Burada sorulması gereken şudur; İnsanların bütünün ilgilendiren teknolojik gelişimlerin yaşandığı ve dünya ölçeğinde pazarlama tekniklerinin; iletişim ve ulaşım imkânlarının geliştiği dönemimizde meşru/helâl yollarla Karûn gibi, dönemizin 26 dünya zenginin her biri gibi yüz milyonlarca insanın servetine denk zenginliğe sahib olunabilir mi?
-En doğrusun Allah bilir- kaydını koyarak kişilerin böylesi zenginliklere sahip olabileceğini söyleyebiliriz. Mühim olan insanlar yararına adaletli ve merhametli bir düzen oluşturulabilmesidir. Bunun için insan doğasıyla örtüşen İslâmî yasalara ihtiyaç vardır.

● Alıştırma bölümleri:
A – Helâl yollarla zenginleşme üzerine metne göre, insanlar yararına adaletli ve merhametli bir düzen oluşturmak için neye ihtiyaç vardır?
B – Helâl yollarla zenginleşme üzerine metinde "Burada sorulması gereken" sözlerini içeren yerle açılıp "yasalara ihtiyaç vardır." ile kapanan bölümü olduğu gibi aktarır mısınız?
C – Helâl yollarla zenginleşme üzerine metni kaldığı yerden sürdürür müsünüz?
Bu veriler metinle ilgili değildir.

● Çıkarılan veriler:
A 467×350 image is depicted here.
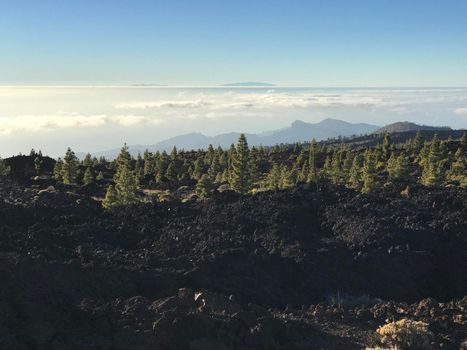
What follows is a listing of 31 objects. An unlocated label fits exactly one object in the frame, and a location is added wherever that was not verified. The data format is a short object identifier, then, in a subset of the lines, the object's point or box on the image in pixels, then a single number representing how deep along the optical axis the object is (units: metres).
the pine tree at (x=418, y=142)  92.41
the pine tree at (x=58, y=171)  68.25
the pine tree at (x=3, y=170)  63.76
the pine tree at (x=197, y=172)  70.41
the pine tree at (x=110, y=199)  44.15
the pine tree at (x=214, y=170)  71.62
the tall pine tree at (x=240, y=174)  54.81
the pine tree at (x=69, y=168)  65.94
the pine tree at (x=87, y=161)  92.89
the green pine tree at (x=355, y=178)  57.39
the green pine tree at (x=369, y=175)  51.90
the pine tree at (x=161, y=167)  71.39
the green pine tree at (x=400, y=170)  60.28
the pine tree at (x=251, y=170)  58.67
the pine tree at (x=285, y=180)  55.26
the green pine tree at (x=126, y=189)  46.41
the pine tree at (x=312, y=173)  59.54
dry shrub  13.08
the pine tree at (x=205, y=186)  53.44
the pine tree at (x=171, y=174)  73.94
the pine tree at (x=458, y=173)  53.27
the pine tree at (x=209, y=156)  95.59
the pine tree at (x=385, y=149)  84.61
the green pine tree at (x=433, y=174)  54.31
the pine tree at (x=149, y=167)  79.12
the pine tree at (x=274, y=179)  58.49
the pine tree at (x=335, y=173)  64.44
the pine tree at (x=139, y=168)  73.57
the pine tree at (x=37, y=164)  75.81
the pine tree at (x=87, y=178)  65.62
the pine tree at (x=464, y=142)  81.56
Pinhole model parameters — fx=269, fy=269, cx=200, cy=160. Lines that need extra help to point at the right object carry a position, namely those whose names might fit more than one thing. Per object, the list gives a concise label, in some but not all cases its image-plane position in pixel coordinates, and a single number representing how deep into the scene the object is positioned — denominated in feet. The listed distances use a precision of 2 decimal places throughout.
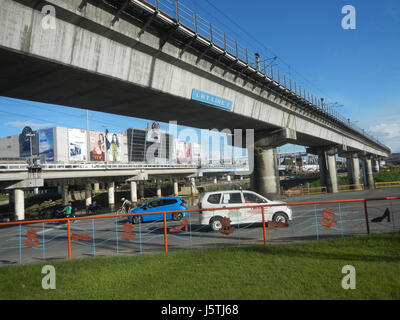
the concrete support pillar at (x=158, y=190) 245.24
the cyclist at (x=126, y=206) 80.18
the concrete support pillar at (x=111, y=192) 180.45
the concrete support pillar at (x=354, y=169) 181.98
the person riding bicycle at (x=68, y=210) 70.08
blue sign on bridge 46.39
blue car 57.93
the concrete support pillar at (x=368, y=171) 208.02
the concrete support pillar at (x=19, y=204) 114.62
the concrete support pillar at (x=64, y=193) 172.35
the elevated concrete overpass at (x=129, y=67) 27.14
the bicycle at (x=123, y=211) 80.43
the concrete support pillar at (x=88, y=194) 173.41
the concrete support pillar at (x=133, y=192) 195.42
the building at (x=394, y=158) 540.52
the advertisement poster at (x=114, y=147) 347.77
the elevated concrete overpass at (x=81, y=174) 107.76
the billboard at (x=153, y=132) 391.45
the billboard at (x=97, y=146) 330.34
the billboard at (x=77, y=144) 321.73
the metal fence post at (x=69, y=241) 29.20
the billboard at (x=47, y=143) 313.94
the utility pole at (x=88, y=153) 323.22
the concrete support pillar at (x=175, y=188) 244.87
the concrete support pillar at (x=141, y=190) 249.55
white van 38.15
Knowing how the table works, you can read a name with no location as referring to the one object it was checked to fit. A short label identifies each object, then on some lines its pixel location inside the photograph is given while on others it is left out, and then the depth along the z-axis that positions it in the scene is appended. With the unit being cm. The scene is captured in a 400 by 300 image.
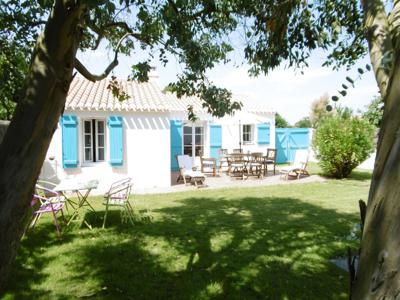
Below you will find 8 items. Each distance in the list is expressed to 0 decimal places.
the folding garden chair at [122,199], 686
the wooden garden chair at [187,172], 1252
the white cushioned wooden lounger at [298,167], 1417
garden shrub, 1377
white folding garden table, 657
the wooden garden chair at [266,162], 1482
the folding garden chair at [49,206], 617
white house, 1118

● Alıştırma cevapları:
A – İnsan doğasıyla örtüşen İslâmî yasalara ihtiyaç vardır.

B –
Burada sorulması gereken şudur; İnsanların bütünün ilgilendiren teknolojik gelişimlerin yaşandığı ve dünya ölçeğinde pazarlama tekniklerinin; iletişim ve ulaşım imkânlarının geliştiği dönemimizde meşru/helâl yollarla Karûn gibi, dönemizin 26 dünya zenginin her biri gibi yüz milyonlarca insanın servetine denk zenginliğe sahib olunabilir mi?
-En doğrusun Allah bilir- kaydını koyarak kişilerin böylesi zenginliklere sahip olabileceğini söyleyebiliriz. Mühim olan insanlar yararına adaletli ve merhametli bir düzen oluşturulabilmesidir. Bunun için insan doğasıyla örtüşen İslâmî yasalara ihtiyaç vardır.

C –
İslâmî Yasalara İhtiyaç Var
Allah bütün varlıkların Hâlik’ı ve Mâlik’i görülerek O’nun koyduğu ölçüler içinde örneğin faiz ve emeği sömürü gibi haram yolardan sakınılarak kazanılır, israf ve lüks harcamalardan kaçınılarak harcanır, halk yararı amaçlanarak yeni yatırımlara gidilir, zekât ve diğer infak yolları işletilerek bölüşülürse zenginlik meşrudur ve sınırsızdır. Çünkü böylesi zenginliklerden insanlık zarar değil fayda görür. Toplumlarda da mal kaynaklı şerlerden korunmuş olur.
Peki böylesi büyük zenginliklere açık erdemli bir sistem kurulabilir mi? Allah İslâm Dîni’ni zenginliği sınırlandırmaksızın yalnızca kazanma ve harcama yollarını sınırlayarak ve bölüşüm yasalarını belirleyerek gönderdiğine göre elbette kurulabilir. Ne var ki insanların çoğu gereğince düşünmüyorlar, inanmıyorlar ve de şükretmiyorlar. Bu sebeple lnsanlığın muhtaç olduğu ve özlemini çektiği adalet ve merhamet devrimini gerçekleştiremiyorlar.
Sözü Rabbimize bırakalım:
“ İnsanların elleriyle yaptıkları yüzünden karada ve denizde bozulma meydana geldi. Neticede (Allah), yaptıklarının (kötü sonuçlarından) bir kısmını kendilerine tattıracaktır; umulur ki (yol yakınken) dönerler. ” (Rûm 30/41)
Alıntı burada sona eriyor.